Yes you can. Its really easy once you get the hang of it. I think its one of jewels of SQL and its especially easy in PostgreSQL because of its excellent temporal support. Often, complex functions can turn into very simple queries in SQL that can scale and be indexed properly.
This uses generate_series to draw up sample time stamps that are spaced 1 minute apart. The outer query then extracts the minute and uses modulo to find the values that are 5 minutes apart.
select
ts,
extract(minute from ts)::integer as minute
from
( -- generate some time stamps - one minute apart
select
current_time + (n || ' minute')::interval as ts
from generate_series(1, 30) as n
) as timestamps
-- extract the minute check if its on a 5 minute interval
where extract(minute from ts)::integer % 5 = 0
-- only pick this hour
and extract(hour from ts) = extract(hour from current_time)
;
ts | minute
--------------------+--------
19:40:53.508836-07 | 40
19:45:53.508836-07 | 45
19:50:53.508836-07 | 50
19:55:53.508836-07 | 55
Notice how you could add an computed index on the where clause (where the value of the expression would make up the index) could lead to major speed improvements. Maybe not very selective in this case, but good to be aware of.
I wrote a reservation system once in PostgreSQL (which had lots of temporal logic where date intervals could not overlap) and never had to resort to iterative methods.
http://www.amazon.com/SQL-Design-Patterns-Programming-Focus/dp/0977671542 is an excellent book that goes has lots of interval examples. Hard to find in book stores now but well worth it.

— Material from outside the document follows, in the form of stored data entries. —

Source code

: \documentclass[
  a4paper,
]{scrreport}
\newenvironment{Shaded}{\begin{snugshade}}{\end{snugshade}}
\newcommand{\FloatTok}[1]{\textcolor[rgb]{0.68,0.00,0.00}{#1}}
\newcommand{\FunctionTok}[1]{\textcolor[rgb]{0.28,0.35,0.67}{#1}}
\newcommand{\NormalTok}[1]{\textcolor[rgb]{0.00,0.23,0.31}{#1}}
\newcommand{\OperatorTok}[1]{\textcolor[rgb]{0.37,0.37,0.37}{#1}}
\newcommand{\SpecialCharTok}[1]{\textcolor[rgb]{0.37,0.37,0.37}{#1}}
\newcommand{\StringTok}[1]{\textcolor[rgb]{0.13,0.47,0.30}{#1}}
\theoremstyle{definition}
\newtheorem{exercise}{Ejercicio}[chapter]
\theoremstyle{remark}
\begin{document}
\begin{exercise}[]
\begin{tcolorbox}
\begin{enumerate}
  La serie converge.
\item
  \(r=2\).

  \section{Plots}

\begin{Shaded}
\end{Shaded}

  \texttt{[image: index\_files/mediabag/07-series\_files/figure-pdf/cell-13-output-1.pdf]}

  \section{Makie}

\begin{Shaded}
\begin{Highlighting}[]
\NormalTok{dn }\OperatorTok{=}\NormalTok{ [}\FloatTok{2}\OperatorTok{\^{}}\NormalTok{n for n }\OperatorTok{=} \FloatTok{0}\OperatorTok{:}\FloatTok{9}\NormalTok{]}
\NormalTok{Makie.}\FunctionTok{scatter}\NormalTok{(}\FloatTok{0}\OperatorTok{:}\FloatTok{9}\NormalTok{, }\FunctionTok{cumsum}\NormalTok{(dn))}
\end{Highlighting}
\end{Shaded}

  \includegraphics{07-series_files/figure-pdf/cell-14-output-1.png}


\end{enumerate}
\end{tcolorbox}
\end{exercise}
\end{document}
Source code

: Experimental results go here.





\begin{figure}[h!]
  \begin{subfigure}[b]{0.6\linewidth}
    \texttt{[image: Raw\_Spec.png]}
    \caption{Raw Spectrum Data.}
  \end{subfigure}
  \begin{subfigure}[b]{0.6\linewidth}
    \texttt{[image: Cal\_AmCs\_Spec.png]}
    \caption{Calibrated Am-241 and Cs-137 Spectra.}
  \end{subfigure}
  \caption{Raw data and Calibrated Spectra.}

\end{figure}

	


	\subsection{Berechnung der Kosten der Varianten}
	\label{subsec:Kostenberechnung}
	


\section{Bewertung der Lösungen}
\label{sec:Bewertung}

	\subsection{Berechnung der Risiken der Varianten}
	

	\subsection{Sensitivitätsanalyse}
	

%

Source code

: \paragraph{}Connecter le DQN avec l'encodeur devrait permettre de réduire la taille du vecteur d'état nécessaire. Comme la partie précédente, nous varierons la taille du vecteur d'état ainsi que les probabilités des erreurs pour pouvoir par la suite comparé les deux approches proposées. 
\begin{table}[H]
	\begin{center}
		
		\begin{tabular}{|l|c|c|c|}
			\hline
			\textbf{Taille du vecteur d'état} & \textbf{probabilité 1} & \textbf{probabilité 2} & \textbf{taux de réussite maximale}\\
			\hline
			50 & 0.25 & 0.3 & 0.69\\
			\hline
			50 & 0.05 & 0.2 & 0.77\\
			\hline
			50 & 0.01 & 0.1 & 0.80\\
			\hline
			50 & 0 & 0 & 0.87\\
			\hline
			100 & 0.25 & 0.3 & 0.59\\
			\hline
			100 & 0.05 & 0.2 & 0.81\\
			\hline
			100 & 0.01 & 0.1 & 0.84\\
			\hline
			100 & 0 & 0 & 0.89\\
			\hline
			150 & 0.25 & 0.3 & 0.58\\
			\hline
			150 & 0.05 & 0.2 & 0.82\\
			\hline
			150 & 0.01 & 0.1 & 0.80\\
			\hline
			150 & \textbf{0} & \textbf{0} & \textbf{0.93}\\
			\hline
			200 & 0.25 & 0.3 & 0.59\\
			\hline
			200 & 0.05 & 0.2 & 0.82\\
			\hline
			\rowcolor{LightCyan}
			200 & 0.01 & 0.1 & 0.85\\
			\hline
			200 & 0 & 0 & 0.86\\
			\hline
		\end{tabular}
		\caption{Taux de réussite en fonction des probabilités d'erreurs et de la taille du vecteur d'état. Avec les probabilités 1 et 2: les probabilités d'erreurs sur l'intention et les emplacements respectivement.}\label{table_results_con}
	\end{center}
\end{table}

Extract the minutes, convert to int4, and see, if the remainder from dividing by 5 is 0:
select *
from TABLE
where int4 (date_part ('minute', COLUMN)) % 5 = 0;
If the intervals are not time based, and you just want every 5th row; or
If the times are regular and you always have one record per minute
The below gives you one record per every 5
select *
from
(
select *, row_number() over (order by timecolumn) as rown
from tbl
) X
where mod(rown, 5) = 1
If your time records are not regular, then you need to generate a time series (given in another answer) and left join that into your table, group by the time column (from the series) and pick the MAX time from your table that is less than the time column.
Pseudo
select thetimeinterval, max(timecolumn)
from ( < the time series subquery > ) X
left join tbl on tbl.timecolumn <= thetimeinterval
group by thetimeinterval
And further join it back to the table for the full record (assuming unique times)
select t.* from
tbl inner join
(
select thetimeinterval, max(timecolumn) timecolumn
from ( < the time series subquery > ) X
left join tbl on tbl.timecolumn <= thetimeinterval
group by thetimeinterval
) y on tbl.timecolumn = y.timecolumn
How about this:
select min(ts), extract(minute from ts)::integer / 5
as bucket group by bucket order by bucket;
This has the advantage of doing the right thing if you have two readings for the same minute, or your readings skip a minute. Instead of using min even better would be to use one of the the first() aggregate functions-- code for which you can find here:
http://wiki.postgresql.org/wiki/First_%28aggregate%29
This assumes that your five minute intervals are "on the fives", so to speak. That is, that you want 07:00, 07:05, 07:10, not 07:02, 07:07, 07:12. It also assumes you don't have two rows within the same minute, which might not be a safe assumption.
select your_timestamp
from your_table
where cast(extract(minute from your_timestamp) as integer) in (0,5);
If you might have two rows with timestamps within the same minute, like
2011-01-01 07:00:02
2011-01-01 07:00:59
then this version is safer.
select min(your_timestamp)
from your_table
group by (cast(extract(minute from your_timestamp) as integer) / 5)
Wrap either of those in a view, and you can join it to your base table.